Lost time injury (LTI): ankle injuries during loading operations

  • Safety Flash
  • Published on 27 July 2018
  • Generated on 21 February 2026
  • IMCA SF 16/18
  • 2 minute read

An experienced AB suffered serious ankle injuries during offloading operations. 

What happened?

A vessel was delivering drill pipe casings to a jack-up rig when he was hit by the casing bundle being discharged. The casing involved in the incident was being lifted when it was observed that the Tag Line was entangled in the sling. The crane operator lowered the casing to around 1m above the vessel deck. The AB was instructed by the Duty Officer to untangle the tag line. Whilst he was doing this, the crane operator lowered the casing bundle without warning, causing it to swing towards the AB. He was struck by the casing bundle, lost balance and fell onto the adjacent casings lying on the deck. The movement of the crane did not stop, and the casing bundle was lowered further, coming to rest partly on the AB’s legs and partly on other casings on the main deck.

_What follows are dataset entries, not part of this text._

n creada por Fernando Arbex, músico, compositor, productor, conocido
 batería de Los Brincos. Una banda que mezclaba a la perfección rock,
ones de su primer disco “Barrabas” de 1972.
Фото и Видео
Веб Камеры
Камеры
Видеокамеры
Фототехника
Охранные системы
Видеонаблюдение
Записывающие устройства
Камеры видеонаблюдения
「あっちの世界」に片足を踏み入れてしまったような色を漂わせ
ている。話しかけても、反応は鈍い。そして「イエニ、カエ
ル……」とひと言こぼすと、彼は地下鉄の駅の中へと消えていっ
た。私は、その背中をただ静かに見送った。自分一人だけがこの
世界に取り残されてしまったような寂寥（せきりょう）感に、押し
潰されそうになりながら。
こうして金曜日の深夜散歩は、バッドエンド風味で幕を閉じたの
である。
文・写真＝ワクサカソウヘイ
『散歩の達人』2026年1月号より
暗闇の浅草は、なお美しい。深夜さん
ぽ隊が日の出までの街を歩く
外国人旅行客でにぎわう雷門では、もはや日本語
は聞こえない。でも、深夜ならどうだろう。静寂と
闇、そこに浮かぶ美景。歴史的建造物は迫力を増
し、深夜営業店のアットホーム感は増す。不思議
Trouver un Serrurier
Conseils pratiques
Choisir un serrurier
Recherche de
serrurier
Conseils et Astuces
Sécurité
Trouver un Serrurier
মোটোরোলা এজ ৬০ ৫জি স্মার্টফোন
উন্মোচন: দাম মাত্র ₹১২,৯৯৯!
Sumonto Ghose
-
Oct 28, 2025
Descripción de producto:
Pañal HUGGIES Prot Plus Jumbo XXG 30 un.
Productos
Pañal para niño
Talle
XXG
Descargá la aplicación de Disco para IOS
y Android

The Duty Officer immediately notified the crane operator to lift the casing and transfer it to a safe area. The AB was carried from the main deck and shifted to the ships hospital for inspection and first aid.

Drill pipe casings
A vessel was delivering drill pipe casings to a jack-up rig
AB suffered serious ankle injuries

Our member noted the following:

  • The incident occurred in daylight, good weather and calm seas.
  • The AB was experienced, wearing full personal protective equipment (PPE) and was fresh on shift in the last hour and adequately rested.
  • The crane operator was approximately 35m above the vessel deck and had clear line of sight to the working area.
  • This incident occurred during the 13th lift of 29 loads. 12 bundles of casings had already been safely picked up by the rig using the same crane.
  • No inappropriate, unsafe or reckless use of crane by the operator was observed during these previous 12 lifts which might have warranted stoppage of operations.

What went wrong? What were the causes?

  • There was a lack of situational awareness/risk perception/risk awareness on the part of the crane operator of the rig.
  • There was inadequate communication or transfer of information and intent from the rig crane operator to the vessel.